# How do you entertain kids at an all ages Halloween party



## dawnski (Jun 16, 2012)

We have a big field in behind our backyard. For another Halloween party we gave all the kids light sticks. Then sent them on a night-time graveyard candy hunt. This was a big hit with the kids as was simply running around in the dark. You could also do this in a regular front or back yard. Ask a neighbor if you could extend it into their yard.


----------



## dawnski (Jun 16, 2012)

We did this idea for a 16th birthday party and I think I'll do it for Halloween. I picked up 200 1-1/2 inch glow sticks from OmniGlow. I put the teens into two groups. Whichever team got the most glow sticks, got first pick of a bunch of different candies and small items. They really could care less about the candy. They were into the competition to get the most glow sticks. 

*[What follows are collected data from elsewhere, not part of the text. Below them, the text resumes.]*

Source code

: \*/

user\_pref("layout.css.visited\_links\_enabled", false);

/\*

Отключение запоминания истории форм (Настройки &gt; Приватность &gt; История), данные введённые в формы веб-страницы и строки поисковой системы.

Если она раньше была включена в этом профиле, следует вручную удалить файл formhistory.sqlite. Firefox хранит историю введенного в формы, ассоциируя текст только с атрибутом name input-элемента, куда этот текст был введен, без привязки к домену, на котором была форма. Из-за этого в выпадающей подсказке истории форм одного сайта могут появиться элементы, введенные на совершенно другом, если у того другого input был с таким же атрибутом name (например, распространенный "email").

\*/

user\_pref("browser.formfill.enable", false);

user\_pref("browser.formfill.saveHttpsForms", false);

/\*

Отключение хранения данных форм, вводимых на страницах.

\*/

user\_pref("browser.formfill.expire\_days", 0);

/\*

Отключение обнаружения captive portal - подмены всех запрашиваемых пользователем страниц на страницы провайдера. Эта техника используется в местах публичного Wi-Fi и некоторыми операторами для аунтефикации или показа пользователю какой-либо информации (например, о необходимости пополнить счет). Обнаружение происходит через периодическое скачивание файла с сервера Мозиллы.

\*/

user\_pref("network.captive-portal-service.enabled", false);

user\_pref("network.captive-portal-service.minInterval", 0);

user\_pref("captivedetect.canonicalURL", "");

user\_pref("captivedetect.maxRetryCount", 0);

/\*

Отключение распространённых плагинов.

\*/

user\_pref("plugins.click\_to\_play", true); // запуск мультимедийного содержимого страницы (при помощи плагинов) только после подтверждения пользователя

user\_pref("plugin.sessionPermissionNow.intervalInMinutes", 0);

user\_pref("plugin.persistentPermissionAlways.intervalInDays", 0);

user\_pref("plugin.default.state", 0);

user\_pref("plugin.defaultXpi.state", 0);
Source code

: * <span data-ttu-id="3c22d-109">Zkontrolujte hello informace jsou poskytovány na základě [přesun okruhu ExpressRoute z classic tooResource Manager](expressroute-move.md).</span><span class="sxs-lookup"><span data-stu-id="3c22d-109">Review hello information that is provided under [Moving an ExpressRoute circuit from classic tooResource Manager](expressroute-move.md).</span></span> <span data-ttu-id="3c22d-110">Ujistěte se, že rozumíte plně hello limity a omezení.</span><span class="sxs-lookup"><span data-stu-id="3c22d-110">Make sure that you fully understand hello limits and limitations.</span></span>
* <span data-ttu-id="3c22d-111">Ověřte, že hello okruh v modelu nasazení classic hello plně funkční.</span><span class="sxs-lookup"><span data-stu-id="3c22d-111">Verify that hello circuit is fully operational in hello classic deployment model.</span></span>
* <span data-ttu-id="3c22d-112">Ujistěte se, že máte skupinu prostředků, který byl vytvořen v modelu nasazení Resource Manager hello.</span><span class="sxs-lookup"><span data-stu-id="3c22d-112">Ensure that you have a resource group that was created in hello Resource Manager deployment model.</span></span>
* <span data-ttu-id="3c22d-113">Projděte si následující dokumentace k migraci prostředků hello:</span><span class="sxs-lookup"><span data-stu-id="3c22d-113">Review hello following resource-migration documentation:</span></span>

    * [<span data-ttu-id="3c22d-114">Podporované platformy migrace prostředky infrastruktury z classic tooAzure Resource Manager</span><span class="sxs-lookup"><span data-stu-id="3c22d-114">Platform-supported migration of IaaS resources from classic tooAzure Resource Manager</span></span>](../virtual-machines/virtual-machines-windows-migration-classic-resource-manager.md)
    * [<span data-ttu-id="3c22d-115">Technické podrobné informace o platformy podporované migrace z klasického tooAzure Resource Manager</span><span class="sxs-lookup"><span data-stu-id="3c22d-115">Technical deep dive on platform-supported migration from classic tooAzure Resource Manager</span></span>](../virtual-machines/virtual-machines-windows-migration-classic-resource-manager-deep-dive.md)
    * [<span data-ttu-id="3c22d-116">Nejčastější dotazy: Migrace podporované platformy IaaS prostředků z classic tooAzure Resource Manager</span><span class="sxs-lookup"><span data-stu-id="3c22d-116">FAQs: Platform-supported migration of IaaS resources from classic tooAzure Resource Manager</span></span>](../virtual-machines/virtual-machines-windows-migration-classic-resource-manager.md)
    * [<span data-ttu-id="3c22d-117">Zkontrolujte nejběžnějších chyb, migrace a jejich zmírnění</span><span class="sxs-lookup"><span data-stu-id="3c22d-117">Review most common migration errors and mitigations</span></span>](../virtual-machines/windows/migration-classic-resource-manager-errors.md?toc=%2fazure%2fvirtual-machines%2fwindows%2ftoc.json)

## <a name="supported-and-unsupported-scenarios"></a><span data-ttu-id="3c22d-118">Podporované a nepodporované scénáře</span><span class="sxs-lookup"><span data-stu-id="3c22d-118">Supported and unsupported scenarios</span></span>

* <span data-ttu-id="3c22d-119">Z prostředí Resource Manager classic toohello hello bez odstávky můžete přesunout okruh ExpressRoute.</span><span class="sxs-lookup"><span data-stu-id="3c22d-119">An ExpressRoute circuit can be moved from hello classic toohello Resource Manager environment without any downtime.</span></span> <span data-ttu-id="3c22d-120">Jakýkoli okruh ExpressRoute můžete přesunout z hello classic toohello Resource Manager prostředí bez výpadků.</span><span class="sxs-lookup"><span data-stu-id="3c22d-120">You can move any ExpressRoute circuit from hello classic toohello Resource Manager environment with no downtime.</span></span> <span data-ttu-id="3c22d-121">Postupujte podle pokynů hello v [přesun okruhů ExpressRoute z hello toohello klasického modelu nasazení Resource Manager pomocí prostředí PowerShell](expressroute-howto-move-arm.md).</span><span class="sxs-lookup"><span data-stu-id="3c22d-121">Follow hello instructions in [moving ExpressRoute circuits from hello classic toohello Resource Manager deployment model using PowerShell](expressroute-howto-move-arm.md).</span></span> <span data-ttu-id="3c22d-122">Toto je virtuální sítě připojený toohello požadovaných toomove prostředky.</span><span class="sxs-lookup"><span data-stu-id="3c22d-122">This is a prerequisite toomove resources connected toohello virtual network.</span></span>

We threw them all over the field and around the front and sides of our house. We put them in crevices and many different hiding places. The cool thing about the mini glow sticks is you didn't see them until you were up close to them. The field looked completely dark until you started to walk out there and see the small glow. At the end, we put them all in a big jar which glowed super bright. I definitely will pick these up as a fun thing to do at BBQs and other events. So simple!

Mini glow sticks - http://www.omniglow.com/direct/omniglow/glow-sticks/mini-sticks-1.html


----------



## dawnski (Jun 16, 2012)

The teens also had fun with Confetti shooters. OmniGlow currently has the refill cartridges on clearance. Even though it says it's an "aged" product, nearly all the confetti shot out of the gun. These are cartridges of six. Word of warning - Do this outside of you'll have a million pieces of confetti all over your house. Also you can reuse these guns for New Year's Eve. This was the cheapest price I found online. They ran around shooting at each other. I simply warned them not to do any up close, shooting towards the face. In the pic you can see how harmless it is. We did a confetti party salute in the air and then let the kids chase each other.

http://www.omniglow.com/direct/omniparty/confetti-shooters/shooters.html
http://www.omniglow.com/direct/clearance/6-ct-confetti-shooter-six-shot-refills.html


----------



## celipops (Jul 23, 2011)

Halloween Scavenger Hunt works for most kids and the younger ones usually follow the older ones around.... If you have the room in the backyard.. that's an option - I have posted a Halloween scavenger hunt on here if that interests you.


----------



## MissMandy (Apr 18, 2011)

Maybe have a little cookie decorating station? Just have basic Halloween shaped sugar cookies and then frosting and various sprinkles/candy. Or even pumpkin decorating (yarn, googly eyes, markers or paint).


----------



## diggerc (Sep 29, 2005)

Give this a try.
http://www.prairieghosts.com/table.html


----------